To create a new role, follow these steps:
1. Open System administration > Setup > Security > Security roles.
2. To create a new role, click New.
3. If you are creating a new role, enter the name that you want to appear for the role in the Application Object Tree (AOT) in the AOT name field.
4. Select the check box next to each desired duty, privilege, or sub-role and then click Close.
5. To remove a duty, privilege, or sub-role from the role, select the duty, privilege, or sub-role, and then click Remove.
6. To change the role's permission level on securable objects such as controls, tables, fields, and server methods click Override permissions.
NOTE: AOT names must contain only alphanumeric or underscore characters. AOT names cannot begin with a number, and they cannot contain special characters or spaces.

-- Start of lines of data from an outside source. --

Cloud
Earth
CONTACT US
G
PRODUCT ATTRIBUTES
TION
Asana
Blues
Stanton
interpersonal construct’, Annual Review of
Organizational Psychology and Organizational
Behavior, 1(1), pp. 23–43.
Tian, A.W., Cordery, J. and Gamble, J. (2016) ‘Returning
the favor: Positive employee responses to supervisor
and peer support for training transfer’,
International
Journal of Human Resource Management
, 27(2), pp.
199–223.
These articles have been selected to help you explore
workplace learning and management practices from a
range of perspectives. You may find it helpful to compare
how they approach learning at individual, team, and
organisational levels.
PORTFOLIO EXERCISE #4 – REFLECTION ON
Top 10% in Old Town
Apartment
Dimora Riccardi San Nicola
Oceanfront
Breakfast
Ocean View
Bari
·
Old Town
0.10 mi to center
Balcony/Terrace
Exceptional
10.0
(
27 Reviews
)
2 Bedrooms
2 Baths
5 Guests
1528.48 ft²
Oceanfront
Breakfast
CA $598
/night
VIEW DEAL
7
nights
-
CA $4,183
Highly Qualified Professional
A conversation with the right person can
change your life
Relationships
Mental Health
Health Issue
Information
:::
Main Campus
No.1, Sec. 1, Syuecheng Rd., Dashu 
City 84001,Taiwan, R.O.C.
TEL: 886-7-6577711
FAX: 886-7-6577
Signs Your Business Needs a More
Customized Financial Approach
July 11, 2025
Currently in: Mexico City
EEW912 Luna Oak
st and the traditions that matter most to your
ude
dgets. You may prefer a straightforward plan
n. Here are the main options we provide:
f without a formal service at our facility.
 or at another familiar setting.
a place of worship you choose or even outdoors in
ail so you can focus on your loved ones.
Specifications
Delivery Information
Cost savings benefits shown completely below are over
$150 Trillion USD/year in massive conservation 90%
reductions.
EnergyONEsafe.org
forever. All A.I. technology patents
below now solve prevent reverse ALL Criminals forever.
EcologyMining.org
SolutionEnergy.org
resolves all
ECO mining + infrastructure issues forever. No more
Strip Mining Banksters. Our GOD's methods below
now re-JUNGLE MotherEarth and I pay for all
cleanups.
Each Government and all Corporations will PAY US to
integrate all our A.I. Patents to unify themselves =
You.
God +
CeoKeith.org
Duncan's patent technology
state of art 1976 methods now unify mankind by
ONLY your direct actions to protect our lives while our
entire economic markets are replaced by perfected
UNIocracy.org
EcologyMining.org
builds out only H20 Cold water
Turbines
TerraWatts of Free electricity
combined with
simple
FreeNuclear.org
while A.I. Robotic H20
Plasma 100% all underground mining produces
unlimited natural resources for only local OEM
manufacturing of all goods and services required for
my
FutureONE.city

8. To include all of the permissions from another role, open the Security roles form, and drag the role that has the permissions that you want to the role that you are modifying. By dragging one role to another, you create a hierarchical relationship, where the main role contains all of the permissions of the sub-role. If you change the
permissions of a sub-role, the changes also apply to the main role.
A role cannot contain duties that conflict according to the rules for the segregation of duties.
TIP: Security is organized hierarchically. Permissions on specific application elements are combined into privileges, privileges are combined into duties, and duties are grouped into process cycles. You can assign either duties or privileges to roles.